Ses propositions pour 2012 seront un durcissement de ces réformes, une flexibilisation du temps de travail et de la contractualisation par entreprise. Il prendra également pour cible principale la réforme de l’assurance maladie et de la protection sociale. Copier le modèle allemand, ce serait aussi affilier 10 % des ménages les plus aisés à des systèmes privés d’assurance maladie, en grande partie liée aux institutions des branches ou des grandes entreprises, avec les crises de financement conséquentes pour le système de régime général. Les propositions du candidat-président font néanmoins l’impasse sur tout un pan du modèle allemand sur lequel il est personnellement en difficulté : un dialogue social omniprésent et une coopération historique au sein de son modèle économique.

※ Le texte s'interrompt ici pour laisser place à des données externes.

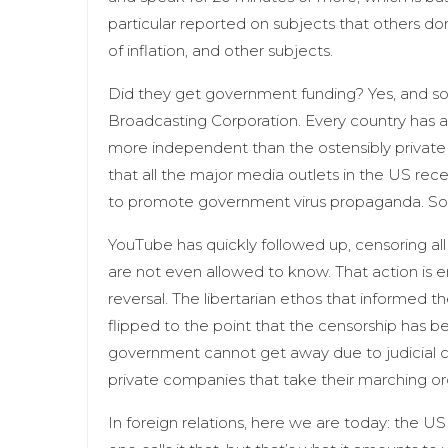
particular reported on subjects that others don’
of inflation, and other subjects.
Did they get government funding? Yes, and s
Broadcasting Corporation. Every country has a
more independent than the ostensibly private
that all the major media outlets in the US re
to promote government virus propaganda. So 
YouTube has quickly followed up, censoring al
are not even allowed to know. That action is e
reversal. The libertarian ethos that informed 
flipped to the point that the censorship has b
government cannot get away due to judicial c
private companies that take their marching o
In foreign relations, here we are today: the US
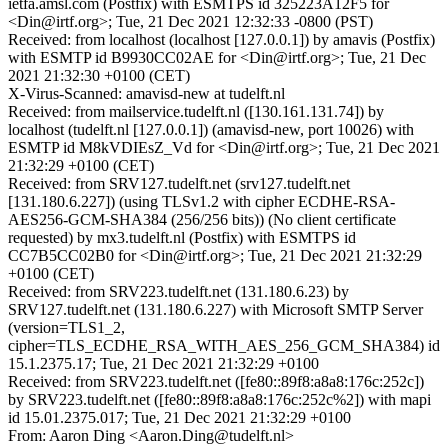
ietfa.amsl.com (Postfix) with ESMTPS id 325223A12F5 for
<Din@irtf.org>; Tue, 21 Dec 2021 12:32:33 -0800 (PST)
Received: from localhost (localhost [127.0.0.1]) by amavis (Postfix)
with ESMTP id B9930CC02AE for <Din@irtf.org>; Tue, 21 Dec
2021 21:32:30 +0100 (CET)
X-Virus-Scanned: amavisd-new at tudelft.nl
Received: from mailservice.tudelft.nl ([130.161.131.74]) by
localhost (tudelft.nl [127.0.0.1]) (amavisd-new, port 10026) with
ESMTP id M8kVDIEsZ_Vd for <Din@irtf.org>; Tue, 21 Dec 2021
21:32:29 +0100 (CET)
Received: from SRV127.tudelft.net (srv127.tudelft.net
[131.180.6.227]) (using TLSv1.2 with cipher ECDHE-RSA-
AES256-GCM-SHA384 (256/256 bits)) (No client certificate
requested) by mx3.tudelft.nl (Postfix) with ESMTPS id
CC7B5CC02B0 for <Din@irtf.org>; Tue, 21 Dec 2021 21:32:29
+0100 (CET)
Received: from SRV223.tudelft.net (131.180.6.23) by
SRV127.tudelft.net (131.180.6.227) with Microsoft SMTP Server
(version=TLS1_2,
cipher=TLS_ECDHE_RSA_WITH_AES_256_GCM_SHA384) id
15.1.2375.17; Tue, 21 Dec 2021 21:32:29 +0100
Received: from SRV223.tudelft.net ([fe80::89f8:a8a8:176c:252c])
by SRV223.tudelft.net ([fe80::89f8:a8a8:176c:252c%2]) with mapi
id 15.01.2375.017; Tue, 21 Dec 2021 21:32:29 +0100
From: Aaron Ding <Aaron.Ding@tudelft.nl>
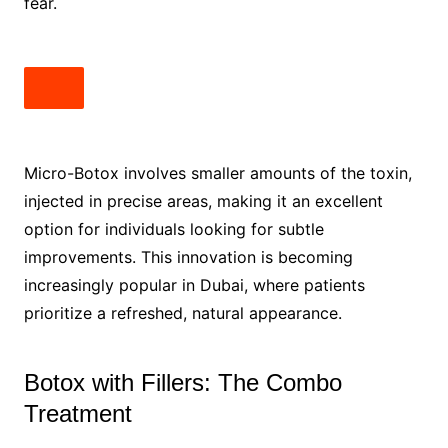
fear.
Micro-Botox involves smaller amounts of the toxin,
injected in precise areas, making it an excellent
option for individuals looking for subtle
improvements. This innovation is becoming
increasingly popular in Dubai, where patients
prioritize a refreshed, natural appearance.
Botox with Fillers: The Combo
Treatment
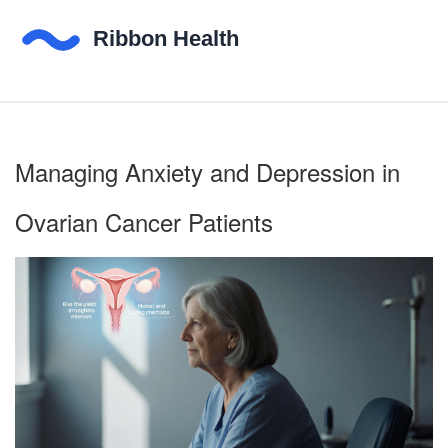
Managing Anxiety and Depression in
Ovarian Cancer Patients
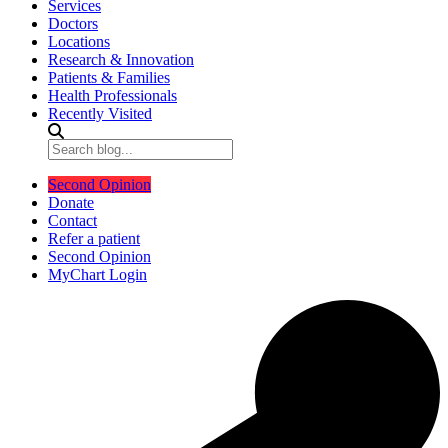
Services
Doctors
Locations
Research & Innovation
Patients & Families
Health Professionals
Recently Visited
Second Opinion
Donate
Contact
Refer a patient
Second Opinion
MyChart Login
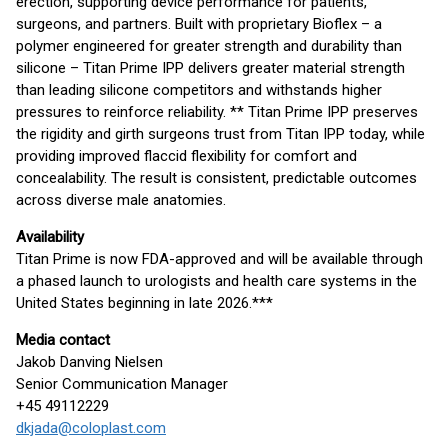
erection, supporting device performance for patients,
surgeons, and partners. Built with proprietary Bioflex – a
polymer engineered for greater strength and durability than
silicone – Titan Prime IPP delivers greater material strength
than leading silicone competitors and withstands higher
pressures to reinforce reliability. ** Titan Prime IPP preserves
the rigidity and girth surgeons trust from Titan IPP today, while
providing improved flaccid flexibility for comfort and
concealability. The result is consistent, predictable outcomes
across diverse male anatomies.
Availability
Titan Prime is now FDA-approved and will be available through
a phased launch to urologists and health care systems in the
United States beginning in late 2026.***
Media contact
Jakob Danving Nielsen
Senior Communication Manager
+45 49112229
dkjada@coloplast.com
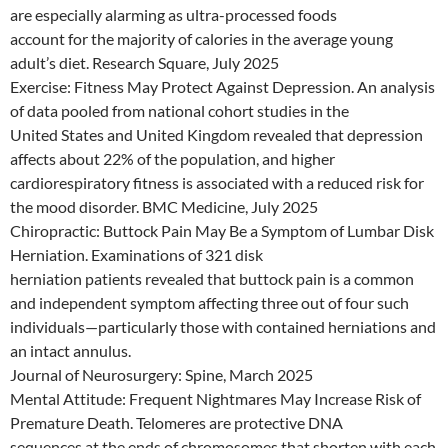
are especially alarming as ultra-processed foods
account for the majority of calories in the average young
adult’s diet. Research Square, July 2025
Exercise: Fitness May Protect Against Depression. An analysis
of data pooled from national cohort studies in the
United States and United Kingdom revealed that depression
affects about 22% of the population, and higher
cardiorespiratory fitness is associated with a reduced risk for
the mood disorder. BMC Medicine, July 2025
Chiropractic: Buttock Pain May Be a Symptom of Lumbar Disk
Herniation. Examinations of 321 disk
herniation patients revealed that buttock pain is a common
and independent symptom affecting three out of four such
individuals—particularly those with contained herniations and
an intact annulus.
Journal of Neurosurgery: Spine, March 2025
Mental Attitude: Frequent Nightmares May Increase Risk of
Premature Death. Telomeres are protective DNA
sequences at the ends of chromosomes that shorten with each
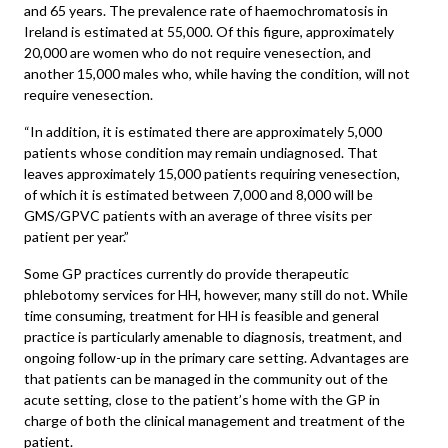
and 65 years. The prevalence rate of haemochromatosis in
Ireland is estimated at 55,000. Of this figure, approximately
20,000 are women who do not require venesection, and
another 15,000 males who, while having the condition, will not
require venesection.
“In addition, it is estimated there are approximately 5,000
patients whose condition may remain undiagnosed. That
leaves approximately 15,000 patients requiring venesection,
of which it is estimated between 7,000 and 8,000 will be
GMS/GPVC patients with an average of three visits per
patient per year.”
Some GP practices currently do provide therapeutic
phlebotomy services for HH, however, many still do not. While
time consuming, treatment for HH is feasible and general
practice is particularly amenable to diagnosis, treatment, and
ongoing follow-up in the primary care setting. Advantages are
that patients can be managed in the community out of the
acute setting, close to the patient’s home with the GP in
charge of both the clinical management and treatment of the
patient.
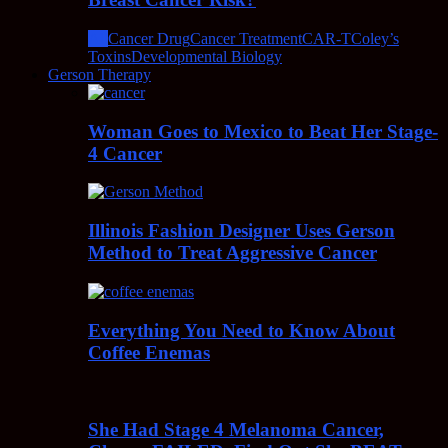
All
Cancer Drug
Cancer Treatment
CAR-T
Coley’s
Toxins
Developmental Biology
Gerson Therapy
Woman Goes to Mexico to Beat Her Stage-
4 Cancer
Illinois Fashion Designer Uses Gerson
Method to Treat Aggressive Cancer
Everything You Need to Know About
Coffee Enemas
She Had Stage 4 Melanoma Cancer,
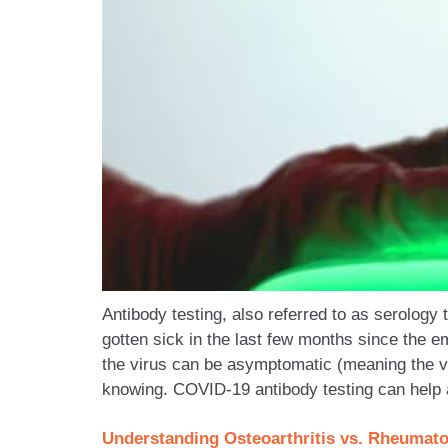
Antibody testing, also referred to as serology
gotten sick in the last few months since the e
the virus can be asymptomatic (meaning the v
knowing. COVID-19 antibody testing can help 
Understanding Osteoarthritis vs. Rheumato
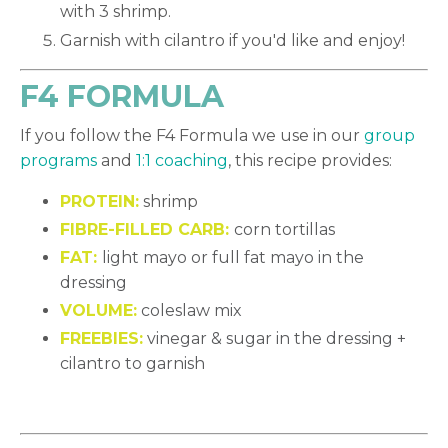
with 3 shrimp.
Garnish with cilantro if you'd like and enjoy!
F4 FORMULA
If you follow the F4 Formula we use in our
group
programs
and
1:1 coaching
, this recipe provides:
PROTEIN:
shrimp
FIBRE-FILLED CARB:
corn tortillas
FAT:
light mayo or full fat mayo in the
dressing
VOLUME:
coleslaw mix
FREEBIES:
vinegar & sugar in the dressing +
cilantro to garnish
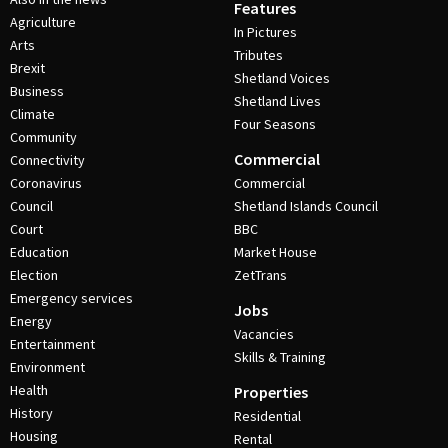
Features
Agriculture
In Pictures
Arts
Tributes
Brexit
Shetland Voices
Business
Shetland Lives
Climate
Four Seasons
Community
Commercial
Connectivity
Coronavirus
Commercial
Council
Shetland Islands Council
Court
BBC
Education
Market House
Election
ZetTrans
Emergency services
Jobs
Energy
Vacancies
Entertainment
Skills & Training
Environment
Health
Properties
History
Residential
Housing
Rental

La conversion de la droite française au modèle allemand a débuté depuis le début de la mandature de Nicolas Sarkozy ; elle a sans doute atteint le 18 janvier 2012 pour le sommet de l’emploi son paroxysme avec les discussions sur le chômage partiel et les accords compétitivité-emploi. Finalement, avec le rajout de 140 millions d’euros et un accord des partenaires sociaux sur le chômage partiel, la France sera encore très loin des 6 milliards d’euros dépensés par le gouvernement allemand pour sauver une partie de son industrie. De même, les accords de compétitivité sont bien mal partis, un achoppement viendra du mode de contractualisation entre les partenaires sociaux. Si le gouvernement passe en force avec la loi, cela ne ressemblera plus guère au modèle allemand.
C’est une autre vision du modèle allemand que François Hollande importe au travers de ses propositions pour le prochain quinquennat. Avec son slogan « travailler tous, travailler mieux », le candidat socialiste s’était déjà positionné dans une ligne industrielle et progressiste durant la primaire citoyenne. Ainsi, son programme reprend les principales omissions du candidat-président, pour en faire les lignes de force de son programme d’alternance : un dialogue social promu et responsabilisé, un modèle de financement de l’économie soutenu et coopératif, une fiscalité exigeante pour tous types de revenus et un allégement du coût du travail, de nouveaux instruments pour réguler la gouvernance des entreprises.
Quel que soit le président élu en 2012, les chantiers inscrits à l’agenda sont nombreux : l’emploi des jeunes et le maintien des seniors en activité, la renégociation des retraites en 2013 et plus particulièrement celle de la pénibilité, les plans de reconversions industrielles et d’aides sectorielles face à la crise.